2. A gestão da Educação continua entregue ao acaso, desconcertada, cabendo a iniciativa à AR e tornando claro que o PS não tem problemas identificados e prioridades estabelecidas. Primeiro foram abolidos os exames nacionais de Matemática e Português do 1º ciclo do ensino básico, na manhã seguinte à tomada de posse do Governo, cujo programa não continha tal medida. E, surpreendentemente, os deputados do PS votaram à revelia do seu próprio programa de Governo. Seguiu-se a extinção da Prova de Avaliação de Capacidades e Conhecimentos (PACC), com a aprovação dos projectos de lei do BE e do PCP. Os deputados do PS voltaram a votar contra o programa de Governo, que apenas postulava a suspensão da prova, “procedendo à reponderação dos seus fundamentos, objetivos e termos de referência”. Apenas um deputado, Paulo Trigo Pereira, se absteve, depois de ter defendido publicamente a PACC (Público de 7.12.15) com uma imprecisão de monta. Com efeito, depois de invocar a alta qualidade do respectivo sistema de ensino, afirmou que a Finlândia tem uma prova semelhante. Mas a verdade é que não tem.
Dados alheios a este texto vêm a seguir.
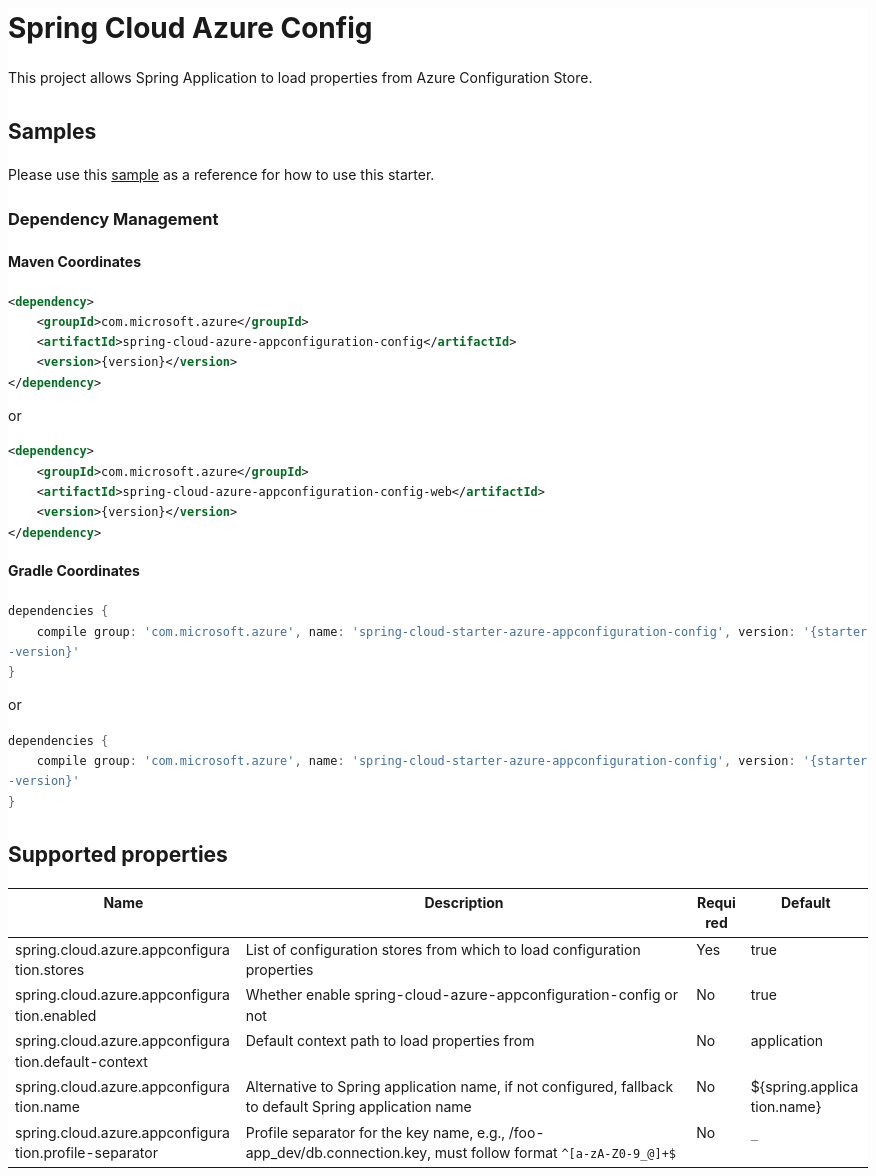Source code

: # Spring Cloud Azure Config

This project allows Spring Application to load properties from Azure Configuration Store.

## Samples

Please use this [sample](../../spring-cloud-azure-samples/azure-appconfiguration-sample/) as a reference for how to use this starter.

### Dependency Management

#### Maven Coordinates

```xml
<dependency>
    <groupId>com.microsoft.azure</groupId>
    <artifactId>spring-cloud-azure-appconfiguration-config</artifactId>
    <version>{version}</version>
</dependency>
```

or

```xml
<dependency>
    <groupId>com.microsoft.azure</groupId>
    <artifactId>spring-cloud-azure-appconfiguration-config-web</artifactId>
    <version>{version}</version>
</dependency>
```

#### Gradle Coordinates

```gradle
dependencies {
    compile group: 'com.microsoft.azure', name: 'spring-cloud-starter-azure-appconfiguration-config', version: '{starter-version}'
}
```

or

```gradle
dependencies {
    compile group: 'com.microsoft.azure', name: 'spring-cloud-starter-azure-appconfiguration-config', version: '{starter-version}'
}
```

## Supported properties

Name | Description | Required | Default
---|---|---|---
spring.cloud.azure.appconfiguration.stores | List of configuration stores from which to load configuration properties | Yes | true
spring.cloud.azure.appconfiguration.enabled | Whether enable spring-cloud-azure-appconfiguration-config or not | No | true
spring.cloud.azure.appconfiguration.default-context | Default context path to load properties from | No | application
spring.cloud.azure.appconfiguration.name | Alternative to Spring application name, if not configured, fallback to default Spring application name | No | ${spring.application.name}
spring.cloud.azure.appconfiguration.profile-separator | Profile separator for the key name, e.g., /foo-app_dev/db.connection.key, must follow format `^[a-zA-Z0-9_@]+$` | No | `_`

[azure]: https://azure.microsoft.com
[azure_active_directory]: https://azure.microsoft.com/services/active-directory/
[azure_identity_sdk]: https://github.com/Azure/azure-sdk-for-java/tree/master/sdk/identity/azure-identity
[azure_rbac]: https://docs.microsoft.com/azure/role-based-access-control/role-assignments-portal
E basta ler o texto que o próprio citou para verificar que confundiu um exame rigoroso de fim de secundário e entrada na universidade com um exame aplicado a quem detém um grau académico de mestre, pelo menos, e um título profissional de professor.
No primeiro debate em que António Costa participou como primeiro-ministro, Paulo Portas perguntou-lhe se acabariam os exames dos 6.º e 9.º anos. Costa mandou-o ler o programa de Governo, afirmando que o mesmo era “muito claro quanto às provas que serão mantidas”. Costa errou. Costa mostrou desconhecer o programa do seu próprio Governo, que nada diz sobre as provas que serão mantidas ou eliminadas, apenas referindo a intenção de reavaliar a sua realização. E, cereja no topo do desconcerto, na manhã desse mesmo dia, o ministro da Educação havia garantido que não seriam tomadas decisões sobre os exames sem ser ouvida a comunidade educativa.
Perante o apagamento do Ministério da Educação, com a AR a substituir o Governo, seguem-se mais duas iniciativas da Oposição, sobre as metas e o financiamento do ensino privado. Enquanto isto, na Universidade de Coimbra contratam-se bolseiros como cobradores de propinas, há unidades de investigação sem dinheiro para funcionarem, a incompetente direcção da Fundação para a Ciência e a Tecnologia, responsável pelo vergonhoso processo de avaliação das unidades de investigação e desenvolvimento continua em funções (como, aliás, substancial parte das chefias apostadas em se oporem a uma efectiva mudança política) e a primeira iniciativa do Ministro da Ciência, Tecnologia e Ensino Superior foi pedir à OCDE que, daqui a 18 meses, faça o favor de nos comunicar o que decidiu sobre o nosso futuro!